28/06/2025

I have been repeatedly saying that the RSS essentially is a Brahmin-Baniya organization with strong ideological and historical roots in Brahmanism. Mohan Bhagwat and Dattatreya Hosabole being Brahmins from Maharatra and Karnataka respectively have serious ideological, political, cultural and philosophical opposition to the idea of equality and castelessness in India. Their repeated statements against the fundamental principles of equality and de-Brahmanization of Indian society are clear to all. The recent statement by Dattatreya, who said that the concept of secularism and socialism, not just words, should be removed from the preamble of the constitution, comes from their cultural and historical roots.

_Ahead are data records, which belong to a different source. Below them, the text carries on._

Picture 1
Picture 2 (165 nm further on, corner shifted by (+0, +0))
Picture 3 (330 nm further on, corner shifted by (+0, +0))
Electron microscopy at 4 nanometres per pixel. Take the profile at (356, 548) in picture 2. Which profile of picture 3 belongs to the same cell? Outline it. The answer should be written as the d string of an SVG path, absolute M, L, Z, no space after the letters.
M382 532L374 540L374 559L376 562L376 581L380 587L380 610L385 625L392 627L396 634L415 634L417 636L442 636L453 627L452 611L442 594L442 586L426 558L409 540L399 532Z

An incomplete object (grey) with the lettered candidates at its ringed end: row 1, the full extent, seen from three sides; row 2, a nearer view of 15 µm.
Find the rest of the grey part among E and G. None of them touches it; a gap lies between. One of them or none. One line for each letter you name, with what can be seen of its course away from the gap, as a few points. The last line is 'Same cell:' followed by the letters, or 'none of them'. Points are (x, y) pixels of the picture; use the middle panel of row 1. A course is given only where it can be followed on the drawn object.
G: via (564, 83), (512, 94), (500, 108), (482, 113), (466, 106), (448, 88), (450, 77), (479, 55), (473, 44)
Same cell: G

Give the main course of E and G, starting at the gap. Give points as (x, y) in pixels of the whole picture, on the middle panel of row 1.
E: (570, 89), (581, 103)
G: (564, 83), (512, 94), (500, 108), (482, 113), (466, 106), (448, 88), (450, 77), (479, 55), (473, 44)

If these two persons are replaced by Shudra/OBC/Dalit/Adivasi individuals in the same organization as head, he/she would talk about secularism and socialism as concepts like that? But that very change of a Shudra/OBC/Dalit/Adivasi heading the RSS seems to be impossible because of the very same historical heritage.
Secularism in India refers to casteless secular social relations in the society. An inter- caste marriage or heading a Hindu temple by a Shudra/OBC/Dalit/Adivasi is a process of making Hinduism as a secular religion by removing its historical casteist control. A Shudra/OBC/Dalit/Adivasi heading the RSS would make a beginning of secularization of that organization.
The idea of socialism in India evolved far more differently than what Marx and Engels envisaged. It is an idea of democratic socialism that allows the Dalit/Adivasi/OBC/Shudras to acquire their own share of wealth based on their number and also contribution of labour power to the production of wealth in the nation. Such a change was arrested by Kautilya and Manu, both Brahmin thinkers, who wrote the most influential books, Artha Shatra and Manu Dharmashastra in ancient India.
Mohan Bhagwat and Dattareya are working to arrest such a change now. No Shudra, even a man of Sardar Vallabai Patel’s stature, whom the RSS owns, would not accept those two thinkers nor would he accept what Mohan Bhagwat and Dattatreya Hosabole repeatedly talk about secularism and democratic socialism.
Unfortunately there is no Shudra/OBC/Dalit/Adivasi man or woman of Patel’s stature in that organization nor would they allow anybody to grow like him in that structure.
Hence I strongly condemn Dattatreya’s statement and appeal to Shudra/OBC/Dalit/Adivasi leaders and intellectuals, living outside and inside the RSS to oppose such proposals in the interest of their future generations.